Wednesday, September 10, 2008

Arriving in Bangkok

We are on our way. We lost September 10th. Hope it is a good day for everyone. It is the 11th here and we want to wish Richard a happy birthday. We celebrated by having a foot massage. It is raining here and I think Cambodia maybe be awash in tropical rains. I think it will be a good way to see the temples. Our first day will be extended by about 12 hours but the foot massage should help with all this airport time. Susan

Tuesday, September 9, 2008

No bag left behind!

All our bags are packed we're ready to go, or so we think. 136 lbs of cargo and counting. Getting ready for our first 2 hours of flight which should be easy compared to the next flight at 17 hours and 40 minutes to Bangkok.
136 lbs will be great to come home with on this body. Susan

Monday, September 8, 2008

Last minute good byes

Wow, what a day. Last minute running around, where's the camera, where's the passport and how is all this ever going to fit in that bag. Susan come here and sit on this while I pull the zipper! I called James for the last time to say goodbye tonight , although he's sure i'll call a couple more times. I also got to hang out with Bobbi Jo all weekend and today. It was great! I already miss them. 

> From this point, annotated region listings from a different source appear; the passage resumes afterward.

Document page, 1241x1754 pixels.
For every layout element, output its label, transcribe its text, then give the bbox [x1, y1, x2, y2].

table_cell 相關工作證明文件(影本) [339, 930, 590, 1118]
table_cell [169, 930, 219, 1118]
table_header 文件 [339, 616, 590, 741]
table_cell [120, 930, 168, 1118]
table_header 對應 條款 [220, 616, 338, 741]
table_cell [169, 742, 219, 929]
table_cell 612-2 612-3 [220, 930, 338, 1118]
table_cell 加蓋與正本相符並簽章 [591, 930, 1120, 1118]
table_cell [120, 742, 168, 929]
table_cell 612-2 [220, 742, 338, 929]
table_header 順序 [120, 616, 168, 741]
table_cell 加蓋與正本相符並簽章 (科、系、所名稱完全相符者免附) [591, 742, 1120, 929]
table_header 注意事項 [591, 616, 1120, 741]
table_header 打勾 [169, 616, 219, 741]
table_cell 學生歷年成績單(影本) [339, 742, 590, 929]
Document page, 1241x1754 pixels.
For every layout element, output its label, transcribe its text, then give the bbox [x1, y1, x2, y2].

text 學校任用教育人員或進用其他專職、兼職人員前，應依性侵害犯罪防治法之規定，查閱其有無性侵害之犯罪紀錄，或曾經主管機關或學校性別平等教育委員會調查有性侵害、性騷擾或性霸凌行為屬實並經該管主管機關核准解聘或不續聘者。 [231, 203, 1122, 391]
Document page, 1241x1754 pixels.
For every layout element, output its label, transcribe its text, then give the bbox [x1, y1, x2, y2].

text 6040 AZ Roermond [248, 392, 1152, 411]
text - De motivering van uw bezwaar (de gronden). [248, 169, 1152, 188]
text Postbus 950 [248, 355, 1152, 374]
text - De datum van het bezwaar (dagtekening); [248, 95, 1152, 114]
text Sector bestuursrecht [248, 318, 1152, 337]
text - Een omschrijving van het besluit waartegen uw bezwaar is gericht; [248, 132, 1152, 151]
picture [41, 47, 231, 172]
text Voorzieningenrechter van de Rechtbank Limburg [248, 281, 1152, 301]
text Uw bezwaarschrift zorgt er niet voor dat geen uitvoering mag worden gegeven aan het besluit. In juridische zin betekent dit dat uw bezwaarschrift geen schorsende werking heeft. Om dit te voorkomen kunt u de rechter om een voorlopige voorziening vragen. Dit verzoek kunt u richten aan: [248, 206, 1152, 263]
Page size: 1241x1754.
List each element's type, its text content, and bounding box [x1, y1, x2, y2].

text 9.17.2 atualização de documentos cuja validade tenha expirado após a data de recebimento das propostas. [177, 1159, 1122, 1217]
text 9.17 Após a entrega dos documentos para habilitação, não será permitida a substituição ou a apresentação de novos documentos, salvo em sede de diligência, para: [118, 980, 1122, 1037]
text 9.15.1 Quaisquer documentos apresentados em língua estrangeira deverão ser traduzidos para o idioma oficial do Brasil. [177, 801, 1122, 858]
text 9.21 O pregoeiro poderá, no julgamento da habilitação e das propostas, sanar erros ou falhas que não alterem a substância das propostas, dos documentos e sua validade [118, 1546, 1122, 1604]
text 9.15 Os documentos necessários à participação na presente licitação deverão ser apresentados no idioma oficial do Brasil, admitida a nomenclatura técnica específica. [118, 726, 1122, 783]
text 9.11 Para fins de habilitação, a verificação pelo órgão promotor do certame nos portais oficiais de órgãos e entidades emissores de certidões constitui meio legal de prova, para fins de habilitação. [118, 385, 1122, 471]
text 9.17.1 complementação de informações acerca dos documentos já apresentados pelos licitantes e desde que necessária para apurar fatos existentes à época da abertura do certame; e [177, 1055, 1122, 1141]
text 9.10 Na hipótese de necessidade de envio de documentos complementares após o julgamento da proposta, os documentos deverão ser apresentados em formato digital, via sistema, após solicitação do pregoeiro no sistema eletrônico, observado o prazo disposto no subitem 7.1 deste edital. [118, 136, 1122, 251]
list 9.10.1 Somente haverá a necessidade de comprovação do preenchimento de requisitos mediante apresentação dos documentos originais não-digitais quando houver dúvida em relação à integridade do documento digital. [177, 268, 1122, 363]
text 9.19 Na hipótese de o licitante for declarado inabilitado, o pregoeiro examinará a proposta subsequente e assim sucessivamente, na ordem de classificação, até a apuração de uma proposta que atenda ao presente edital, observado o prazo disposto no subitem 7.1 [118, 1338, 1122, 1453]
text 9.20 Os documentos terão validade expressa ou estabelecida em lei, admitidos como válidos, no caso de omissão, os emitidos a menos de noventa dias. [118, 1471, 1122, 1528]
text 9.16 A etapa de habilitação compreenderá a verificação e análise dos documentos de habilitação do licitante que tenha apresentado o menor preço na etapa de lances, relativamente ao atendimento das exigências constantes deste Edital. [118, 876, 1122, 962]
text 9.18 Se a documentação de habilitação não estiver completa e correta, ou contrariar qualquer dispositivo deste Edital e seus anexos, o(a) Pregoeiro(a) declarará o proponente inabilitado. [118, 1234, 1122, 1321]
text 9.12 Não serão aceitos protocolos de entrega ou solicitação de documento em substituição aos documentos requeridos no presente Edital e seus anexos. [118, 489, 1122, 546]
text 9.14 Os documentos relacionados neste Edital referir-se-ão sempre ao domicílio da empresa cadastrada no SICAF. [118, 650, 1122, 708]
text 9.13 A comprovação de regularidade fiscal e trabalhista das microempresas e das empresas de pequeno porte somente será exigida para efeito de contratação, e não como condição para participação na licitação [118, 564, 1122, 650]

Saturday, September 6, 2008

Someday We'll Come Visit You

Pemba and Tenzing Sherpa came to Salt Lake City on their honeymoon. They arrived at our front door in the autumn of 1995 on their honeymoon.
I still remember their smiling faces, eager world travelers willing to take on any challenge. They came for a week and stayed a year and a half. Pemba learned to drive a car by commuting up and down Little Cottonwood Canyon. Pemba learned to fly an airplane and then a helicopter. Tenzing helped with everything and loved and cared for Henry and Joslyn in the most generous of ways. It was an astounding 18 months that all began 35 years ago when Richard met Pemba's father. This accomplished and loving family now has a second daughter who is two years old.  Now after many years I am going to visit in Nepal with all the families who have been knitted together. Rebecca, my sister friend (We in Utah know about sister wives and I think sister friend really describes how deep are women's friendships.) is going with me. Less than 24 hours and we will be out the door. Now that I have started the blog I have to pack and learn how to use my camera.